Griechische Politiker sorgen im Schuldenstreit mit zunehmend schrillen Äußerungen zu Flüchtlingen für Unverständnis und Empörung. Verteidigungsminister Panos Kammenos drohte damit, Zehntausende Flüchtlinge in andere EU-Staaten weiterzuschicken, darunter eventuell auch Mitglieder der IS-Terrormiliz, wenn Europa Athen in der Schuldenfrage nicht entgegenkomme. Kammenos sagte: "Wenn sie Griechenland einen Schlag versetzen, dann sollen sie wissen, dass (...) die Migranten (Reise-) Papiere bekommen und nach Berlin gehen." Kammenos ist Chef der rechtspopulistischen Partei "Unabhängige Griechen", die Juniorpartner in der Athener Links-Rechts-Regierung ist.

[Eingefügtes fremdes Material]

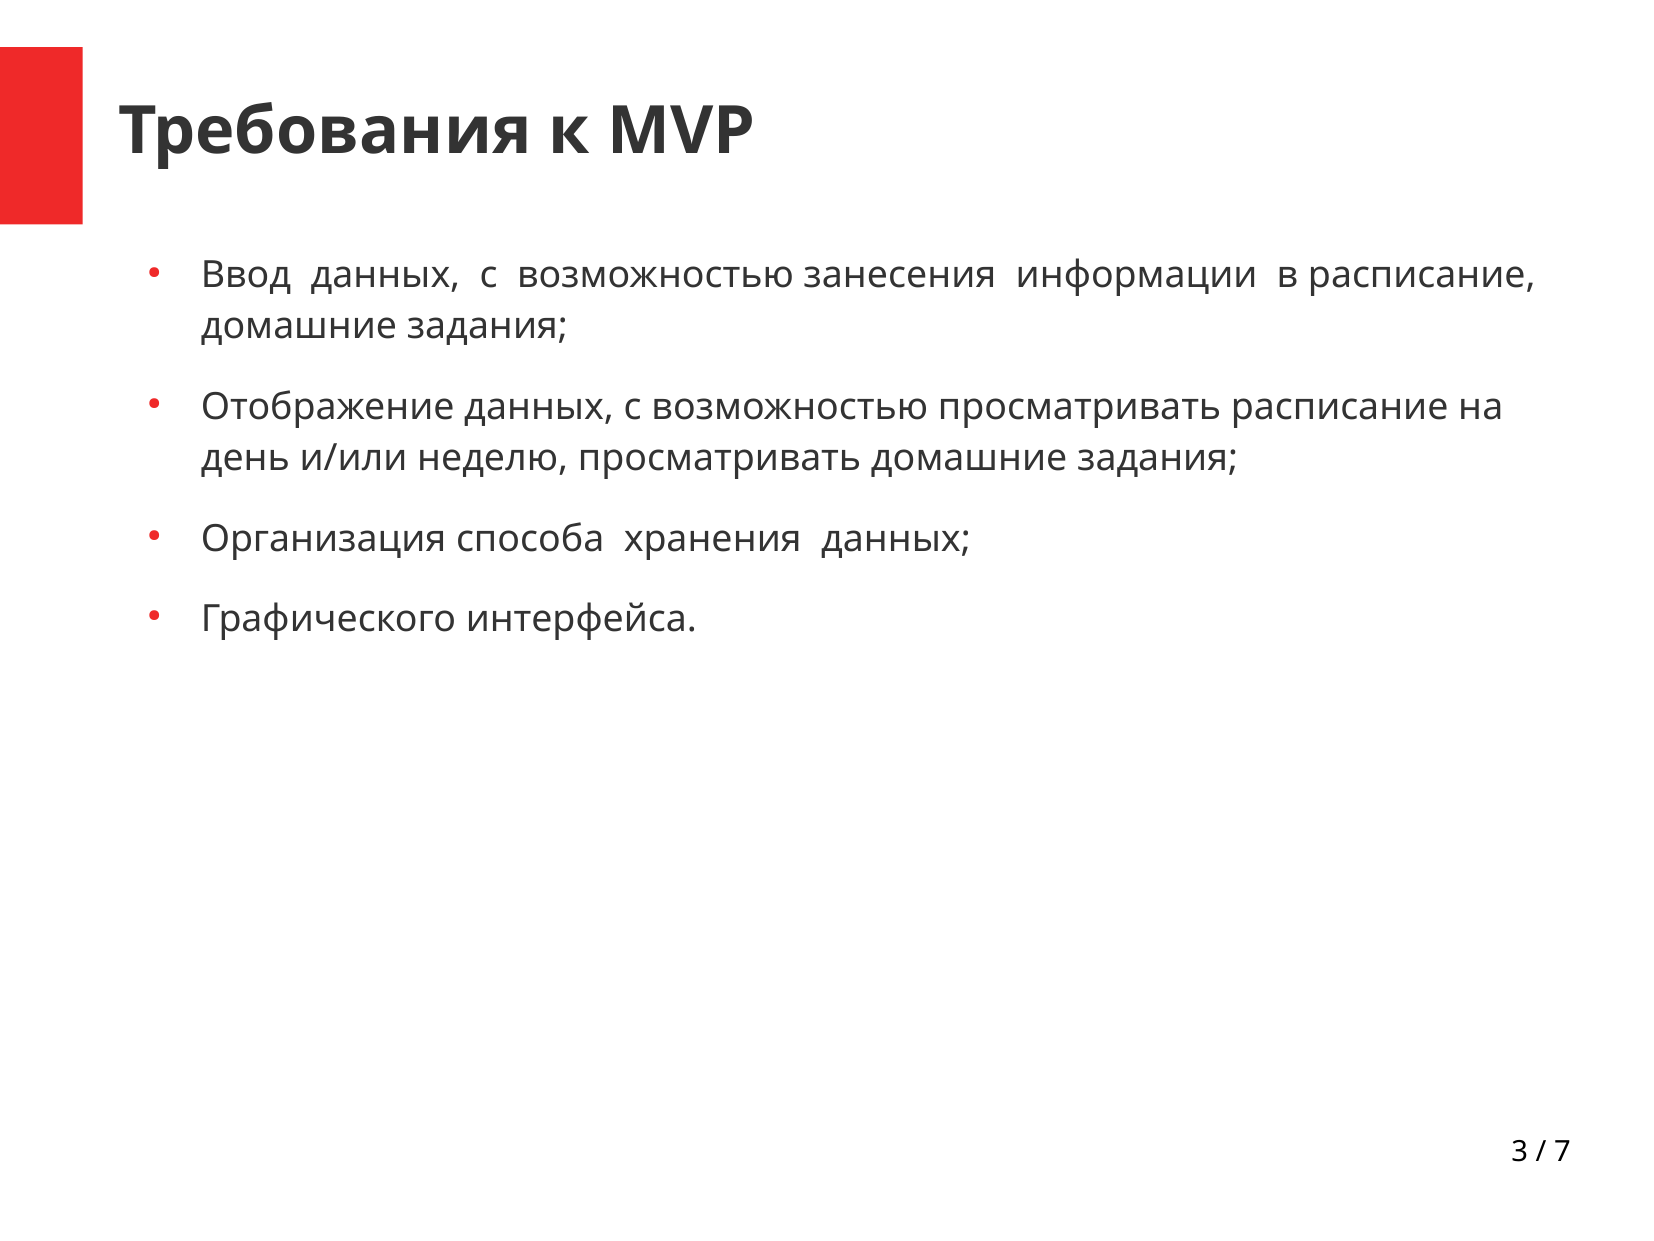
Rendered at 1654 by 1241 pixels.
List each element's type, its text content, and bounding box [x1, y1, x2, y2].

list Ввод данных, с возможностью занесения информации в расписание, домашние задания; Отображение данных, с возможностью просматривать расписание на день и/или неделю, просматривать домашние задания; Организация способа хранения данных; Графического интерфейса. [129, 248, 1548, 662]
title Требования к MVP [118, 23, 1571, 231]
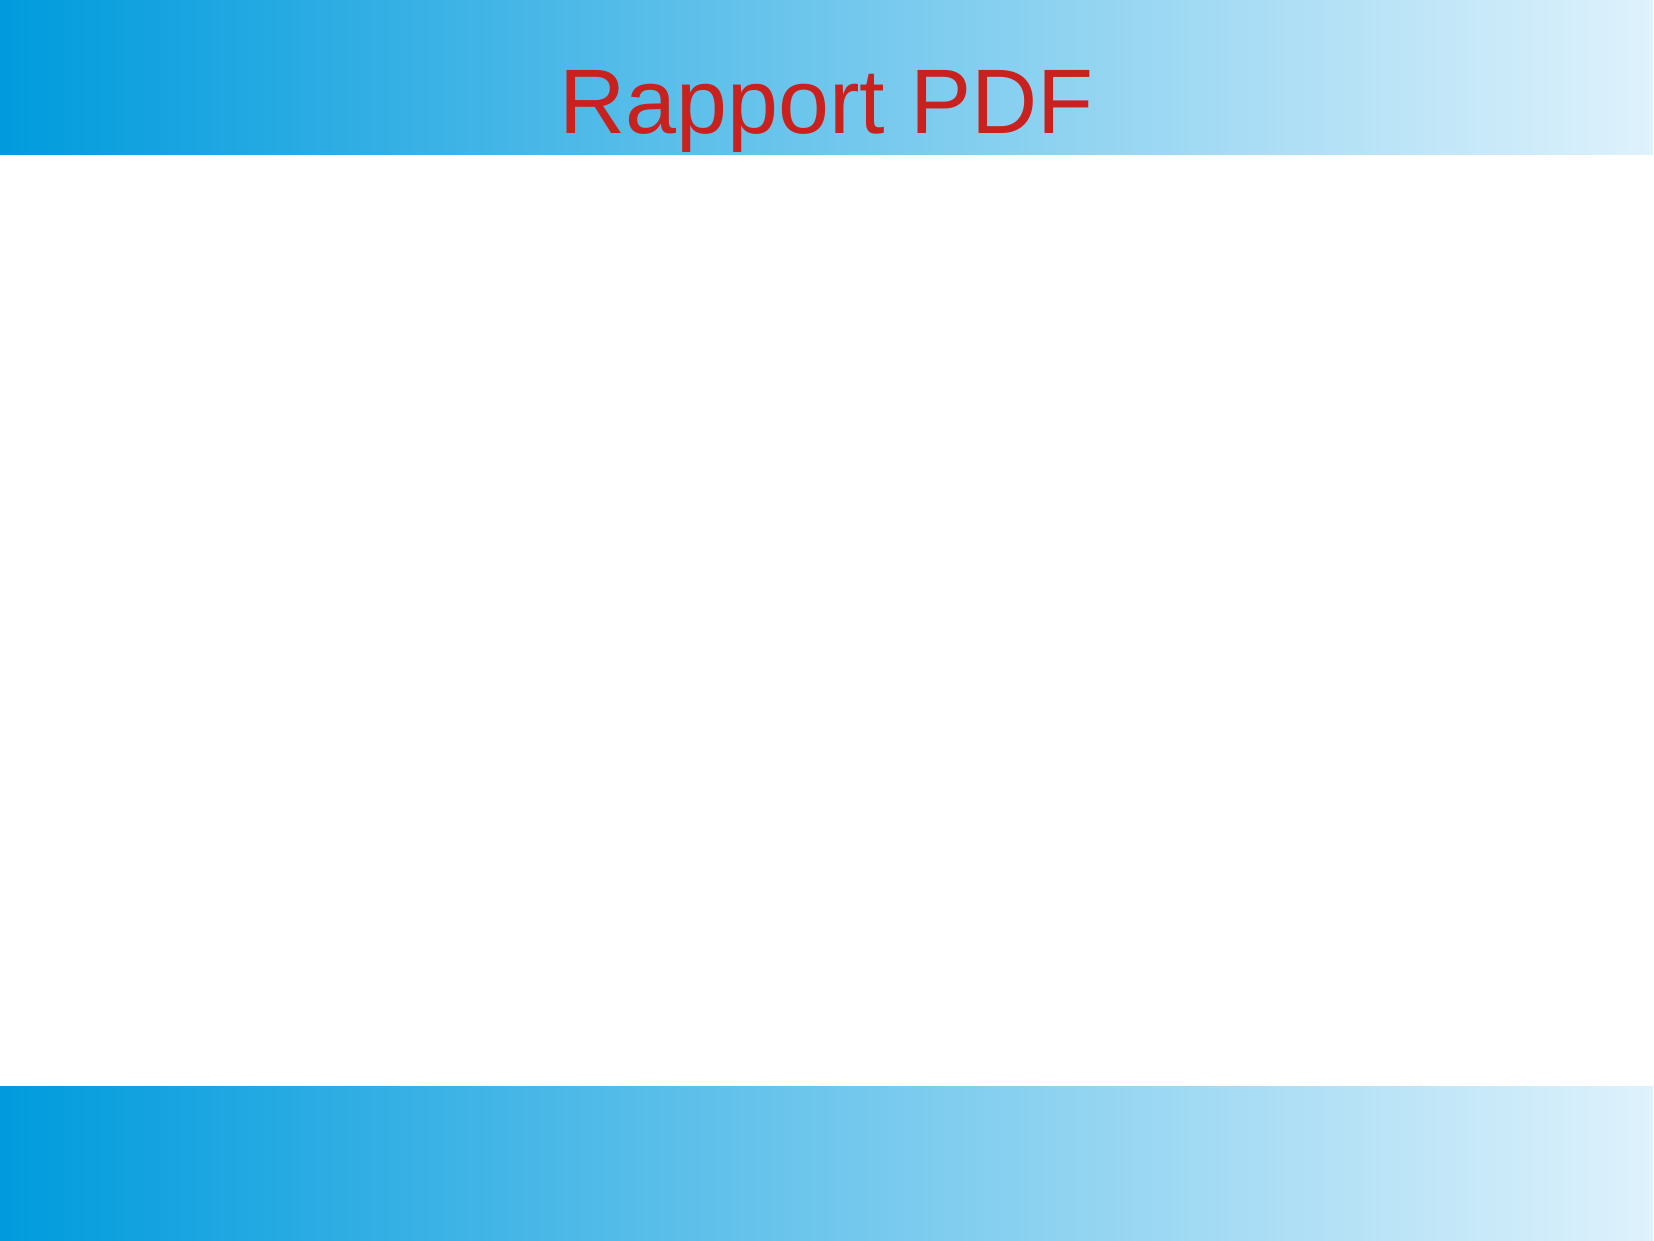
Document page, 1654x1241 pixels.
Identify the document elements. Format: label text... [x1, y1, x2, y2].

title Rapport PDF [82, 49, 1571, 155]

Als "absolut inakzeptabel" bezeichnete dies der Unions-Obmann im Auswärtigen Ausschuss des Bundestages, Roderich Kiesewetter (CDU). Die Drohung mit einem Ausschluss Griechenlands aus dem Schengenraum müsse erwogen werden. Das wäre ein "starkes letztes Mittel", sollte sich die Athener Regierung uneinsichtig zeigen, sagte der Politiker dem "Handelsblatt". Scharfe Kritik äußerte auch der Chefhaushälter der SPD-Bundestagsfraktion, Johannes Kahrs. Die "halbstarken Sprüche" des Verteidigungsministers seien nicht akzeptabel, sagte Kahrs. Ein Sprecher der Bundesregierung rief Athen zur Ordnung. "Jeder Mitgliedstaat muss sich an die bestehenden Vereinbarungen halten", sagte er.